WC and BMI are the most commonly used as the reliable markers of visceral adiposity and global adiposity, respectively. In Chinese childbearing women with PCOS, Dou et al. (43) observed that WC and BMI are valuable in screening of PCOS, and BMI can be used in the diagnosis of PCOS. Also, both community-based retrospective longitudinal cohort study (44) and real-world data (12) indicate that BMI is one of the most useful predictive factors for risk of NAFLD. Similarly, our results showed that both WC and BMI can predict the risk of HS in patients with PCOS.
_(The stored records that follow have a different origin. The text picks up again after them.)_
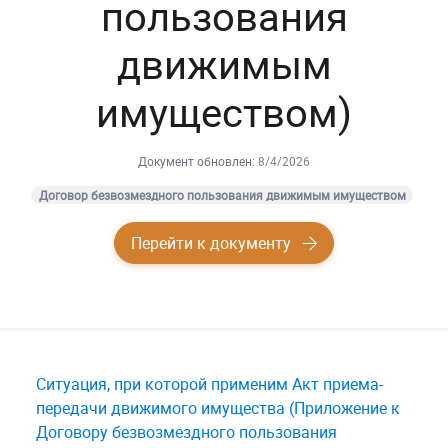
пользования
движимым
имуществом)
Документ обновлен:
8/4/2026
Договор безвозмездного пользования движимым имуществом
Перейти к документу
Ситуация, при которой применим Акт приема-
передачи движимого имущества (Приложение к
Договору безвозмездного пользования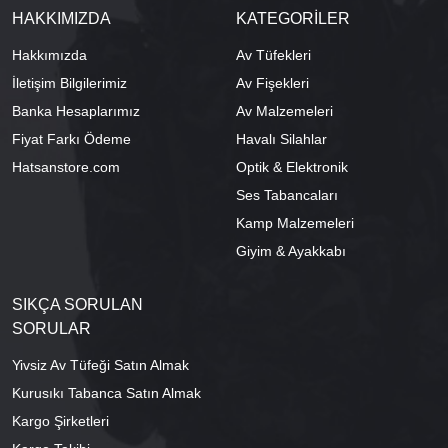
HAKKIMIZDA
KATEGORİLER
Hakkımızda
Av Tüfekleri
İletişim Bilgilerimiz
Av Fişekleri
Banka Hesaplarımız
Av Malzemeleri
Fiyat Farkı Ödeme
Havalı Silahlar
Hatsanstore.com
Optik & Elektronik
Ses Tabancaları
Kamp Malzemeleri
Giyim & Ayakkabı
SIKÇA SORULAN
SORULAR
Yivsiz Av Tüfeği Satın Almak
Kurusıkı Tabanca Satın Almak
Kargo Şirketleri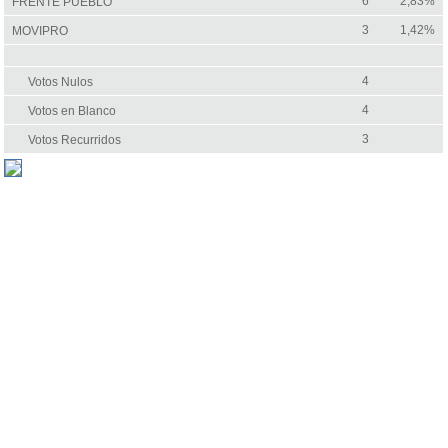
6
2,83%
FRENTE PUEBLO
3
1,42%
MOVIPRO
4
Votos Nulos
4
Votos en Blanco
3
Votos Recurridos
We should acknowledge the following limitations in the present study. The first limitation was that most of our PCOS patients were overweight/obese with relatively higher prevalence of HS, which may therefore under-estimate the true associations of adiposity indices with HS in PCOS subjects. The second limitation was that our sample size might not have enough power to find significant associations between either VAI or TyG with HS. The third limitation was that the current study is a cross-sectional design. Therefore, a cohort with larger sample size, especially from a prospective cohort study design, should be conducted to validate our findings in future.

Conclusion

In conclusion, the present study demonstrates that in women with PCOS, except for the traditional adiposity indices (WC and BMI), LAP is independently correlated with the risk of HS.

Declaration of interest

The authors declare that there is no conflict of interest that could be perceived as prejudicing the impartiality of the research reported.

Funding

C L was founded by Natural Science Foundation of China grant no: 81870611. M L was founded by Natural Science Foundation of Fujian Province grant no: 2017J01365.

Ethical approval

All procedures performed in studies involving human participants were in accordance with the ethical standards of the institutional and/or national research committee and with the Helsinki declaration and its later amendments or comparable ethical standards.

Author contribution statement

The study concept and design were framed by S Z, M T and C L. S Z, L D, C D, X Z, L W, P H and W L collected data. S Z and C L conducted the statistical data analysis and drafted the manuscript. L W, P H, W L and M L contributed to discussion and revision. All authors read and approved the final manuscript.